Calendar reminder about midterm elections on November 8, 2022.
(Credit: OntheRunPhoto / Getty Images)

As the midterm elections play out across the nation today, LeadingAge President and CEO Katie Smith Sloan said that providers’ “dogs in the fight” are policies, relationships and leadership in Congress.

Depending on the results of Tuesday’s elections, Sloan said, LeadingAge will be looking at what policies are most likely to progress, outreach efforts necessary to educate new members of Congress and their staff members, and potential changing leadership on committees.

“Rest assured, we are poised for whatever comes our way — we have to be,” Sloan said during a membership call on Monday. “Election night might feel like the finish line for candidates, but for us, it’s the starting line, and we are ready.”

Jonathan Voss, a partner at national public opinion and political strategy research firm Lake Research Partners, encouraged providers to settle in on election night. With record early voter turnout in this election, he said, it will be a “wait and see” experience for final election results, especially in areas with tight races or where election challenges already are being filed.

“Whose vote gets counted and the legal wrangling is a dynamic unique to this year,” Voss said. “I expect it to be part of the process moving forward.”

The issues of inflation, the cost of living and gas prices have trended to top-of-mind in most voter polls, but many voters also have voiced concerns about threats to democracy, education, freedoms — including reproductive freedom — and Medicare and Social Security.

Voss said the conventional wisdom earlier this year that the midterms would usher in a Republican wipeout started to change over the summer when the US Supreme Court overturned Roe vs. Wade. And the narrative that Democrats would buck the trend started to evaporate due to economic concerns — most notably inflation.

“The fact that the national horse race is tied the day before Election Day in a time where there is record inflation, the incumbent party is defending a majority, is actually a pretty remarkable position for Democrats to be in,” Voss said.

Starting in 2016, Voss said, voter turnout has trended upward.

“We’re living in a period of increased turnout,” he said, adding that older voters tend to be more reliable in midterm elections than younger generations. Higher percentages of older adults, Voss said, are displaying motivation and enthusiasm to vote in this election compared with members of younger generations.

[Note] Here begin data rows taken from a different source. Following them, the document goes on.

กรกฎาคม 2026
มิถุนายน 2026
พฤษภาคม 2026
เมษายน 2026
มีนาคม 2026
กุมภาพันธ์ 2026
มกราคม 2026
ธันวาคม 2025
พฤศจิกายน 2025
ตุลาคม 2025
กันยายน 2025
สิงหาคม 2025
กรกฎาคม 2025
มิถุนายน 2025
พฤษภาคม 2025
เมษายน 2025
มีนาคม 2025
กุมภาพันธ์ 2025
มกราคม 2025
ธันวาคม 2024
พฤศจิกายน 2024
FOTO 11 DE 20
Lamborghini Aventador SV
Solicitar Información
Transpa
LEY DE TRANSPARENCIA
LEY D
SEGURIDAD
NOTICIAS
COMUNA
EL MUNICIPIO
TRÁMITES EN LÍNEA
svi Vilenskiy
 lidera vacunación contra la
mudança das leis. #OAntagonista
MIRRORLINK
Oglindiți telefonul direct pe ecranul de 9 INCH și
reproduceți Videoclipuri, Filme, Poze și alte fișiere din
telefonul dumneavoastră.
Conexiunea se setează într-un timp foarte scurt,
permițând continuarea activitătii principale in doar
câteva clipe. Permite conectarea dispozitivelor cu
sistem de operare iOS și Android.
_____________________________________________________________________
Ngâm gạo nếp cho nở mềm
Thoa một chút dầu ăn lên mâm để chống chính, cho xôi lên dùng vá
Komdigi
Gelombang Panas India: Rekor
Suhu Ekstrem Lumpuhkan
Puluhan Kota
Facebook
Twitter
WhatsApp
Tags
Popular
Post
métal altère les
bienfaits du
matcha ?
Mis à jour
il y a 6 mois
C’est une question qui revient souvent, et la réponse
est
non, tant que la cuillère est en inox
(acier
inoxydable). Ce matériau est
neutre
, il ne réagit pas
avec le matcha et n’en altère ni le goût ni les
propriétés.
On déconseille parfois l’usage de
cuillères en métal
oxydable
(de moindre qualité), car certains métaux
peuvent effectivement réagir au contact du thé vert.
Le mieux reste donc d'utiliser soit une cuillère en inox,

Supporting the right to vote

Ruth Katz, LeadingAge’s senior vice president of public policy and advocacy, said that one of the most powerful things those working in senior living and other areas of aging services can do is support the people they serve and care for in exercising their right to vote — including providing access to transportation, holding “coffee chats” with members of Congress, helping residents register to vote, assisting them in obtaining and returning mail-in ballots, and even opening the doors as a polling place. 

And she encouraged everyone working in the sector to exercise their right to vote.

“We all want to see aging services supported, and if you aren’t exercising your choice about who is making these important decisions, you’re missing a really big opportunity to weigh in on what happens next and how it goes down,” Katz said.